The decision in the Supreme Court has once again increased barriers to fundamental health care for women across the country, affecting many Black, Latinx, and low-income women. Our access to sexual and reproductive health care is at risk. This narrowing of the Affordable Care Act will allow employers and insurers to stop covering contraceptives based on their own moral and religious objections.
Almost 2 million women in North Carolina currently have health insurance coverage for free birth control.
People rely on birth control for their health, for their livelihoods, and for their ability to determine their own futures. Nearly 9 in 10 women will use birth control in their lifetimes. (Planned Parenthood)
Sexual and reproductive health care have major impacts on women’s health and agency. (Excerpts from Planned Parenthood)
- Access to birth control is responsible for one-third of women’s wage gains relative to men’s since the 1960s.
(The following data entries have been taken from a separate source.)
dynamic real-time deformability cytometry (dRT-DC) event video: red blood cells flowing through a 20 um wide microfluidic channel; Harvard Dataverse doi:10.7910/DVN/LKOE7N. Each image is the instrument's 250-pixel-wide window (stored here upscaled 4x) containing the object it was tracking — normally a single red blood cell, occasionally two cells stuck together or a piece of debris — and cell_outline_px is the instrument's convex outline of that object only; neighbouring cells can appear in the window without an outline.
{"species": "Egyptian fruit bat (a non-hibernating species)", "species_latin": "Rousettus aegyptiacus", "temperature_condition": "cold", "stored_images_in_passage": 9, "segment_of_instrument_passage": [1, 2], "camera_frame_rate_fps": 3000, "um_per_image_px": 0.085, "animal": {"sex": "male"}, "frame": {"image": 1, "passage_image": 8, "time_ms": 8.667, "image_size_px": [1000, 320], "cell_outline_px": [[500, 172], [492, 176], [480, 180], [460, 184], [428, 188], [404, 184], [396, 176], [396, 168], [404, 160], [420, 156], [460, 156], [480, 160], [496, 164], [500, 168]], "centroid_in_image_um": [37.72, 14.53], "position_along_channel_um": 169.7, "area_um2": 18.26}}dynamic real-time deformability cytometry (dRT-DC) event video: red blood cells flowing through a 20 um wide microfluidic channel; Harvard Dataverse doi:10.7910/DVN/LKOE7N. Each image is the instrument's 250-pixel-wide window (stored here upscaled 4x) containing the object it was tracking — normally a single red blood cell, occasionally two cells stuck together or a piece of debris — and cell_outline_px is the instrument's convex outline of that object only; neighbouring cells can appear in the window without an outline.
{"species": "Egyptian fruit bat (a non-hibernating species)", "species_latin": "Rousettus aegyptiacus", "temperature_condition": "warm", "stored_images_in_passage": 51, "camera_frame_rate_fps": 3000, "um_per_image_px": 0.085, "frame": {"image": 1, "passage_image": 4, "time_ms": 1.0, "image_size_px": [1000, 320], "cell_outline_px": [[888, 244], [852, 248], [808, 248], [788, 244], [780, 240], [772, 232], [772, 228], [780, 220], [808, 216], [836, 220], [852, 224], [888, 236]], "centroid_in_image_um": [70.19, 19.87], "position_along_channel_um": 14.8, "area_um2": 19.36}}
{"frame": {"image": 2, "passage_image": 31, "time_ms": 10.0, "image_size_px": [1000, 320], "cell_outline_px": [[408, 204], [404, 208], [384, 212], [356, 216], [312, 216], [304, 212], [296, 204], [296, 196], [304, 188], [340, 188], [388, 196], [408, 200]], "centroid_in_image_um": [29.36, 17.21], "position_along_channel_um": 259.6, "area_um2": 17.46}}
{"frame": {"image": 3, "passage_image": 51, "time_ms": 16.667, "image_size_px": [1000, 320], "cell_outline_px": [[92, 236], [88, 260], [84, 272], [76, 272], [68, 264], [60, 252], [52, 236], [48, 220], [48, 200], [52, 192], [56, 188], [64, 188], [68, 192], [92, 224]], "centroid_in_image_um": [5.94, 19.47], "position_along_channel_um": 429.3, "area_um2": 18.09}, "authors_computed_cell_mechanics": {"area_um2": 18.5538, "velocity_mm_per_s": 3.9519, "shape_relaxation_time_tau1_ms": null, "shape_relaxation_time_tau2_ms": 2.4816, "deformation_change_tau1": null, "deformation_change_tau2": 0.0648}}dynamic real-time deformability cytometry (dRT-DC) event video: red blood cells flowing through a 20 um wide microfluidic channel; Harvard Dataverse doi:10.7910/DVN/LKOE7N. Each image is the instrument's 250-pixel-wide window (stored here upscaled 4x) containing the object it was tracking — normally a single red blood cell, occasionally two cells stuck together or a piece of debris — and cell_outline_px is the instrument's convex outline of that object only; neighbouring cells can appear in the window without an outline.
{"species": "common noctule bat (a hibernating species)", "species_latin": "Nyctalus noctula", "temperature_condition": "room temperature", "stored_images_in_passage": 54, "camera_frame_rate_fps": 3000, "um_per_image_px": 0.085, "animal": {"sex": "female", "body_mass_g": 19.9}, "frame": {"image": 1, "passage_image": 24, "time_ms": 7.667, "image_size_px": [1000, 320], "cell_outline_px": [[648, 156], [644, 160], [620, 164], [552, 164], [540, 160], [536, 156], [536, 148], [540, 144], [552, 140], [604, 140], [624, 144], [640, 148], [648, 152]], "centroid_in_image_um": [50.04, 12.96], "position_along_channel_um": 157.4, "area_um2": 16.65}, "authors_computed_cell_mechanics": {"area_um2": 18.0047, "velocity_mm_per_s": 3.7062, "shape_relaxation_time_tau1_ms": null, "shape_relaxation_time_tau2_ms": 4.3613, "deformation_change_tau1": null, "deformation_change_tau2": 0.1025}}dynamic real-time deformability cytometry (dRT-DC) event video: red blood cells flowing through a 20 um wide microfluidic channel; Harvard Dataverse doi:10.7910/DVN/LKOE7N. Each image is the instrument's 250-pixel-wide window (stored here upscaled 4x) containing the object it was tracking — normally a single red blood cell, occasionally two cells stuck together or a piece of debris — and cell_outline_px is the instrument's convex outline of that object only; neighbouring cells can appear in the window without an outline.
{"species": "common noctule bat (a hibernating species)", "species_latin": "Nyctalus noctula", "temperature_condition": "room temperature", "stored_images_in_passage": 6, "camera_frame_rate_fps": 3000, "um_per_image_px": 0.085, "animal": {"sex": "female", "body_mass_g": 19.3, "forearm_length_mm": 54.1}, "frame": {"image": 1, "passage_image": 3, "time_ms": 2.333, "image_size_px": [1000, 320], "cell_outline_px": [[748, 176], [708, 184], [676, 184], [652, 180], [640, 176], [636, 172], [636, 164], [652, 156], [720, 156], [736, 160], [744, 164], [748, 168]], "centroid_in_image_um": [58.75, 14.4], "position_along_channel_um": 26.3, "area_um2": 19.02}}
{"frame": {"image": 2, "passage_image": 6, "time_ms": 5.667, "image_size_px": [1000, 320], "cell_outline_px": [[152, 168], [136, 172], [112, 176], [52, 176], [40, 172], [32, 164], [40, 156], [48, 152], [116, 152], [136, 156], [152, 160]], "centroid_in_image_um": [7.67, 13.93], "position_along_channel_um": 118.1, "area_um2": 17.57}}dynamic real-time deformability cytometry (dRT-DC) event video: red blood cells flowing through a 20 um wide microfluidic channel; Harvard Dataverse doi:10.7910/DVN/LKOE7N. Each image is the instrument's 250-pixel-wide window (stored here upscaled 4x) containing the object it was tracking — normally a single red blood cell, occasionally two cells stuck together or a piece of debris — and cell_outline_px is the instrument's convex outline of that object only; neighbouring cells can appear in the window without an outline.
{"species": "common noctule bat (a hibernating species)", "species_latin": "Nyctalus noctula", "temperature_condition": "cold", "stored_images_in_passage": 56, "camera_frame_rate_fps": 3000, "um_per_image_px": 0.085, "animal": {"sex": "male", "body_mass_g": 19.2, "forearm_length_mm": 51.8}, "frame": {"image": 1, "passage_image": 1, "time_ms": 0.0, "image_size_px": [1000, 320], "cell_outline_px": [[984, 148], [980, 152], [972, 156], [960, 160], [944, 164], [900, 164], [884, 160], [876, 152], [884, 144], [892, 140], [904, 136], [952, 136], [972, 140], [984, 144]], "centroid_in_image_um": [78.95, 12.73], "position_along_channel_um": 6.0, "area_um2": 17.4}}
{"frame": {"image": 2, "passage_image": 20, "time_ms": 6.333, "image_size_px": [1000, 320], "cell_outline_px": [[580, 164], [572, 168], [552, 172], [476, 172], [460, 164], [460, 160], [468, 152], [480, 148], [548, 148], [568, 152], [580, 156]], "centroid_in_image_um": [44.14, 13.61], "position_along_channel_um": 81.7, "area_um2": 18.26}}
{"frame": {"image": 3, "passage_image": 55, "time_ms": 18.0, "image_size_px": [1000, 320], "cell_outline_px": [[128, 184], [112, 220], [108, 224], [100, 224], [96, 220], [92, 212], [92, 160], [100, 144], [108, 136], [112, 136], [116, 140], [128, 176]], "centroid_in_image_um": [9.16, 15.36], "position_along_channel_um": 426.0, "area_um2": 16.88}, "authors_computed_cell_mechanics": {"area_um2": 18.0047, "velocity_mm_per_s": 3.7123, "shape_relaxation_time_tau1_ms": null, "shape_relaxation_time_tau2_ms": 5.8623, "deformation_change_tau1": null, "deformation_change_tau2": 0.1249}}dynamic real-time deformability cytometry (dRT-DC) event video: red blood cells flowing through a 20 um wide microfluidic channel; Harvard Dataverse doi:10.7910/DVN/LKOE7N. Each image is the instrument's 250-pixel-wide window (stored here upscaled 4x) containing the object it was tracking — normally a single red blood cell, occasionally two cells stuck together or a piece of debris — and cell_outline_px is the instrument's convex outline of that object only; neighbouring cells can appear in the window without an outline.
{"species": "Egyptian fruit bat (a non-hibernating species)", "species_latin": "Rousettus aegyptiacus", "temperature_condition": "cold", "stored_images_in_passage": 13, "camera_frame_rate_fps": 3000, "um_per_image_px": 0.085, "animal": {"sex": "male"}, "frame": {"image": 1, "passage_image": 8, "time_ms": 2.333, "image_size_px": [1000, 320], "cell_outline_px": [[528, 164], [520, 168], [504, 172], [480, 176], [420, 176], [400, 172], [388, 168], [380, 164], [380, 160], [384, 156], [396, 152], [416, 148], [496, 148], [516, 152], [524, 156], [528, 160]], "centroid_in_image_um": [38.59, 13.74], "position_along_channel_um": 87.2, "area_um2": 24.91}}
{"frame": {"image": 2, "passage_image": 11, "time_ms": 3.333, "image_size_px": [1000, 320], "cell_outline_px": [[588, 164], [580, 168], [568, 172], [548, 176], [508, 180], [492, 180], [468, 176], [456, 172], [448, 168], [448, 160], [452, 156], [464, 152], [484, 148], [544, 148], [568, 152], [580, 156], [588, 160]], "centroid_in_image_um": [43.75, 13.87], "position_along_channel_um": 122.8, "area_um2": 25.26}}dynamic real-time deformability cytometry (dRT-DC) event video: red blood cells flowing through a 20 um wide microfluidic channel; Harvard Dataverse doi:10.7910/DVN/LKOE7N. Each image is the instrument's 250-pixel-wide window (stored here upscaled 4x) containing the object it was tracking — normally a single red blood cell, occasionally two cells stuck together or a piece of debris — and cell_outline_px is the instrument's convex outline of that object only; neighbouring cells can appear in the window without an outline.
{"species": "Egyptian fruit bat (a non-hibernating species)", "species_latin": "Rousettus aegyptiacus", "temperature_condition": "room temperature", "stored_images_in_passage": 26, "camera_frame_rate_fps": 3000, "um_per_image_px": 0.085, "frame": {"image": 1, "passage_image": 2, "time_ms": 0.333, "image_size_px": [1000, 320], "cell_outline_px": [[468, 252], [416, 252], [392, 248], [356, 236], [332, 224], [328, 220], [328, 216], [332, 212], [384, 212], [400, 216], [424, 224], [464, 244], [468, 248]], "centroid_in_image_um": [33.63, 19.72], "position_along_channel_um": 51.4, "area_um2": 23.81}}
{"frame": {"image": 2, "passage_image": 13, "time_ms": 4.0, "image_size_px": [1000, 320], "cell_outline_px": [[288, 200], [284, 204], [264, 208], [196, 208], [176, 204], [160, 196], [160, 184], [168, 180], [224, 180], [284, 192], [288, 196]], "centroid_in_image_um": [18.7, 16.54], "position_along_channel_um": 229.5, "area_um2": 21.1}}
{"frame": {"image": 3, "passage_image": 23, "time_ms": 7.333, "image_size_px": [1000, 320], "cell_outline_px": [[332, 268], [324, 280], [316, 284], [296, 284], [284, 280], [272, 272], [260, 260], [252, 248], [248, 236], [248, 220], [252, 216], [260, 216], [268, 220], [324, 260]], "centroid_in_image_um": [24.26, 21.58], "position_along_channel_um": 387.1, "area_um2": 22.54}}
The ability to get the pill before age 21 has been found to be the most influential factor enabling women already in college to stay there.
- In a time of such economic turmoil for many, the ability to control if and when to have children is crucial for women’s financial security, advancement — and in a post-pandemic world — recovery.
- Restrictions like this target Black and Latinx people who are more likely to have low incomes and for whom basic health care has always remained out of reach, because of historic and continued underinvestment in access to affordable care.
I am hard at work fighting for women across Durham and North Carolina, and I won’t stand for men like Brett Kavanaugh telling me what to do with my body. We need to fight and take back our right to control our bodies and livelihoods.